Das Wiener Autorenduo – ein freier Autor und Künstler, ein Antiquar, Kunsthändler und Radguide – hat sich in seiner lange zurückliegenden Jugend gemeinsam vor Schulabschlüssen gedrückt. In den darauffolgenden Jahrzehnten hatten die beiden dann reichlich Gelegenheit, Erfahrungen mit prekären Arbeitsverhältnissen zu machen. Das brachte sie irgendwann auf die Idee, Anekdoten von schlechtbezahlten KollegInnen zu sammeln und auf diese Weise den Widerstand gegen Ausbeutung und Langeweile in der Erwerbswelt zu dokumentieren.

Herausgekommen ist dabei eine schwer überschaubare Sammlung von Racheakten und Schabernack am Arbeitsplatz, mit wohl kaum alltäglichen Fällen aus Österreich, Deutschland und der Schweiz. Die Personen, Firmen und Orte sind streng anonymisiert. Da gibt es die Taxilenkerin, die ihre Kollegen betrügt, um überleben zu können. Den Nachtportier, der Hotelgäste ohne Anmeldung einquartiert und den reduzierten Zimmerpreis mit der Putzfrau teilt. Aber auch den Sterbegleiter, der sich weigert Sterbenden Nahrungen gegen deren Willen einzuflössen.

Wir erfahren in diesem Buch viel Niederschmetterndes über die psycho-soziale Befindlichkeit von Arbeitnehmern, Studenten und freien Mitarbeitern. Wir wissen nach der Lektüre wie Buchhändler, Flugbegleiter und Schlafwagenschaffner ihre Chefs bescheissen, wir lernen wie man als Medikamententester bei bester Gesundheit bleibt und warum LagerarbeiterInnen von Modeketten in ihrer Freizeit immer tiptop eingekleidet sind.

Es ist ein Kompendium der kleinen Gaunereien und des cleveren Austricksens. Die Dokumentation liefert reichlich soziologisches Material für die These, dass die Unterklassen in den Zeiten neoliberalen Wirtschaftens geradezu zu Selbstaneignung und subversiven Arbeitsverweigerung greifen müssen, um morgens noch in den Spiegel schauen zu können. Es finden sich aber auch Fälle pathologischer Kleptomanie in diesem Buch, oder durchgeknallte Idealisten, wie jenen Mann, der einen schwunghaften Handel mit ausrangierten Labormäusen aufgezogen hat.

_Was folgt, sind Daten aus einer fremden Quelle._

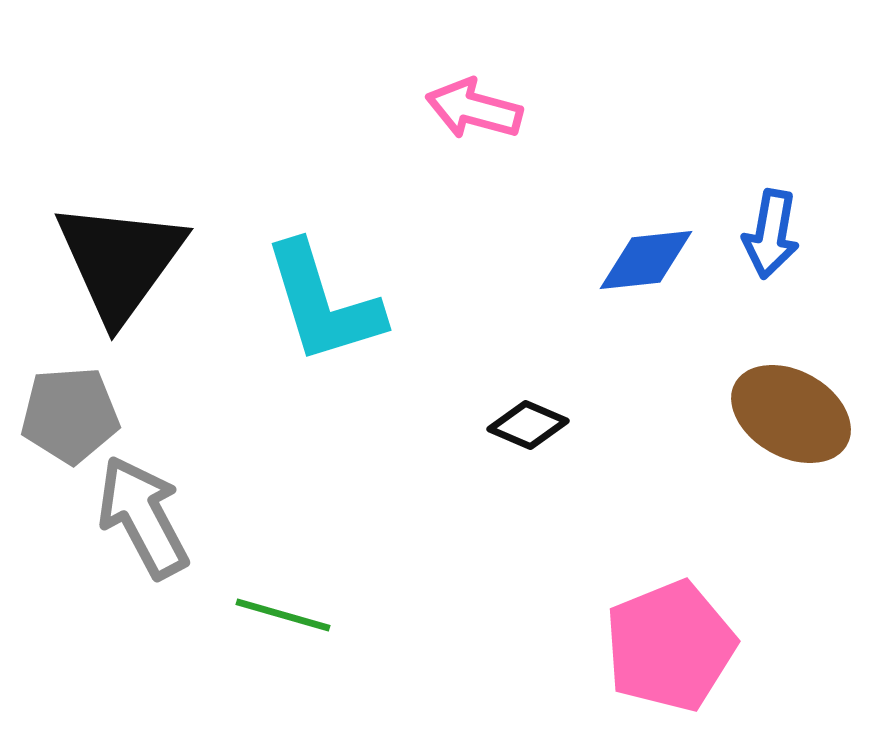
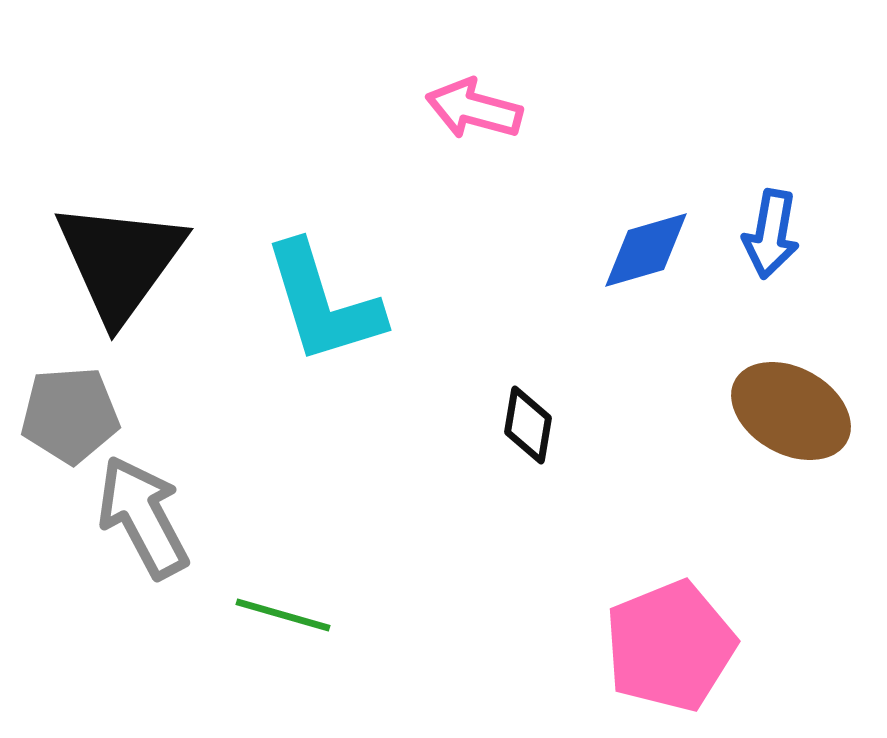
blue diamond: moved 10 px up; rotated 10 degrees counterclockwise
brown ellipse: moved 3 px up
black diamond: rotated 76 degrees clockwise
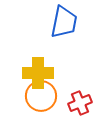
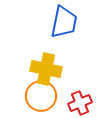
yellow cross: moved 8 px right, 4 px up; rotated 12 degrees clockwise
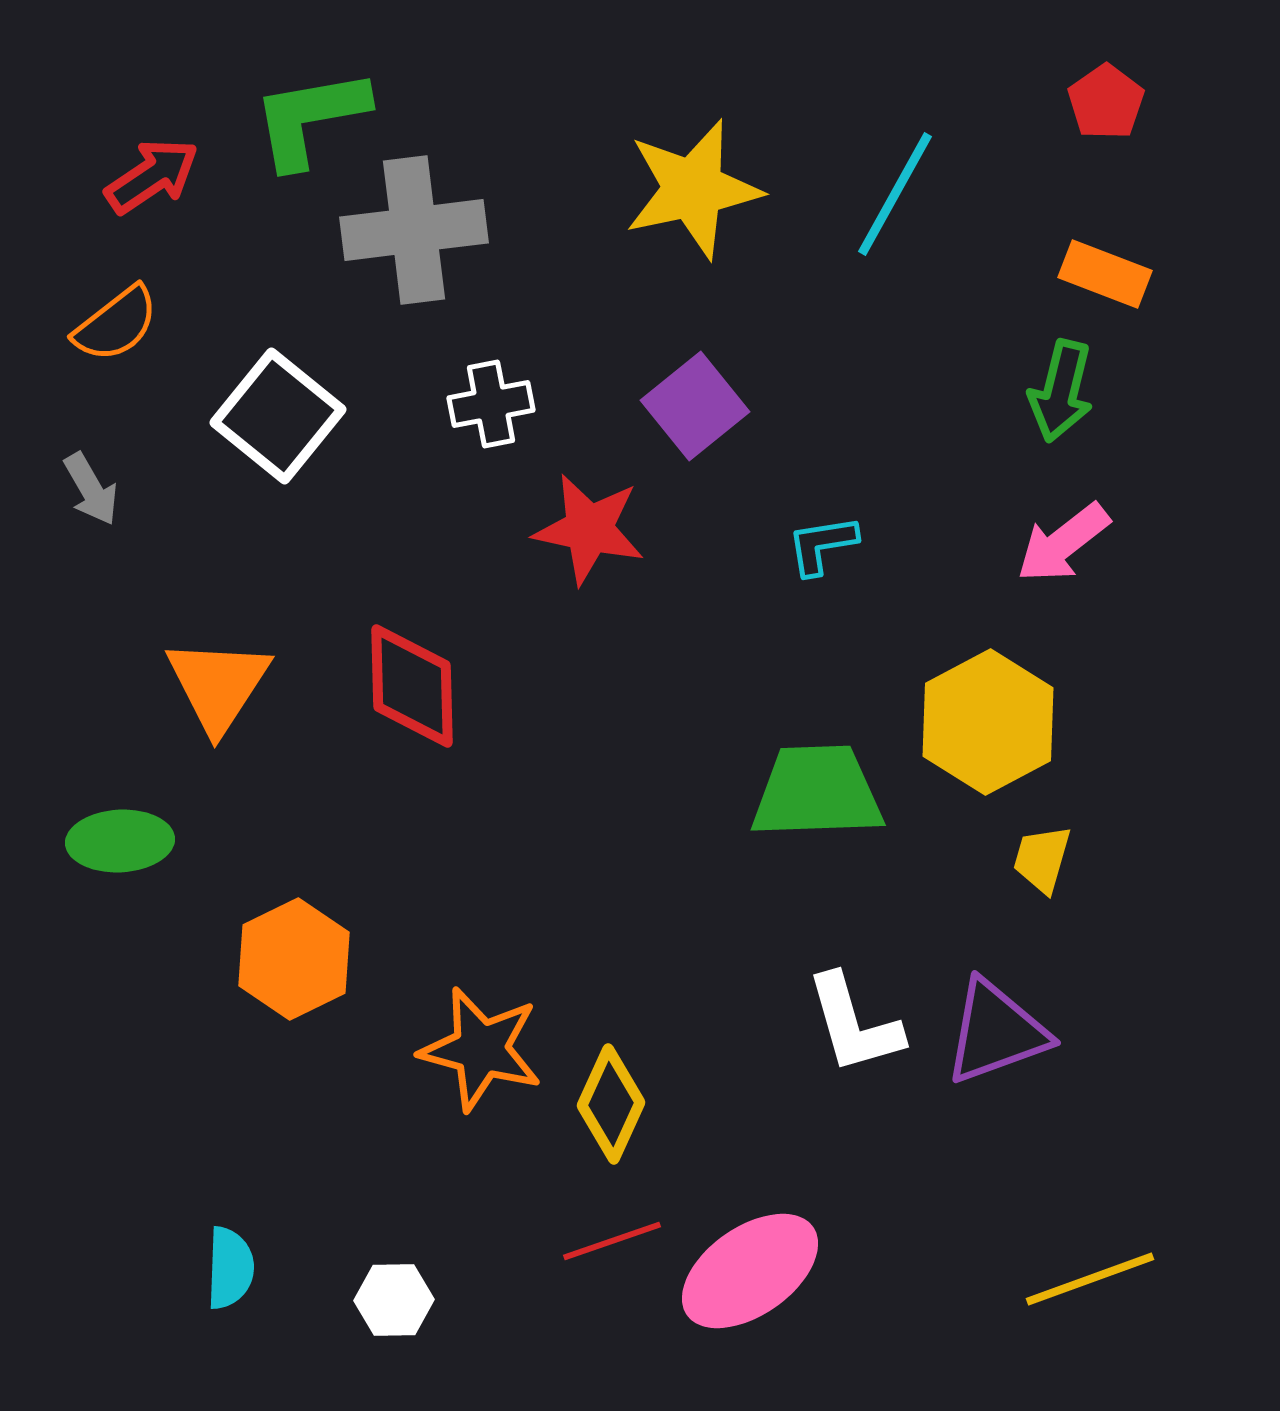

Das alles ist höchst erstaunlich und amüsant – schliesslich sind wir in unseren Städten ja dicht umgeben von pfuschenden Fahrradmechanikern, dilletierenden Journalisten und entrechteten Sexarbeiterinnen. Formal allerdings bestehen einige Einwände gegen das Werk. Die Autoren geben nämlich ihre Quellen nicht einfach im O-Ton wieder, sondern haben die meist dialektal gefärbte Erzählung sprachlich begradigt. Das soll wohl einerseits das Lesevergnügen erhöhen, anderseits die Authentizität beglaubigen.

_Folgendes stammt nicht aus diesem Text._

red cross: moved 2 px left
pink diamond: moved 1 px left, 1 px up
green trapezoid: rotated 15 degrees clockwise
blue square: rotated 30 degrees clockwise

Ein solcher Mittelweg hat Nachteile. Wir hätten den Autoren den Mut gewünscht, ihr furioses Material sowohl sprachlich als auch erzähltechnisch aufzufrisieren und die wahren Geschichten konsequent zu fiktionalisieren. Was für eine literarische Figur hätte aus der frustrierten Versandhausmitarbeiterin werden können, die der verschickten Ware kleine persönliche Beipackzettel mit Warnungen an den Kunden hinzufügt! Zu welchen Höheflügen hätten Prosaautoren die Gestalt eines Polizisten genutzt, der mit hochgestelltem Kragen nach Dienstschluss zur Privatinspektion im Bordell erscheinen!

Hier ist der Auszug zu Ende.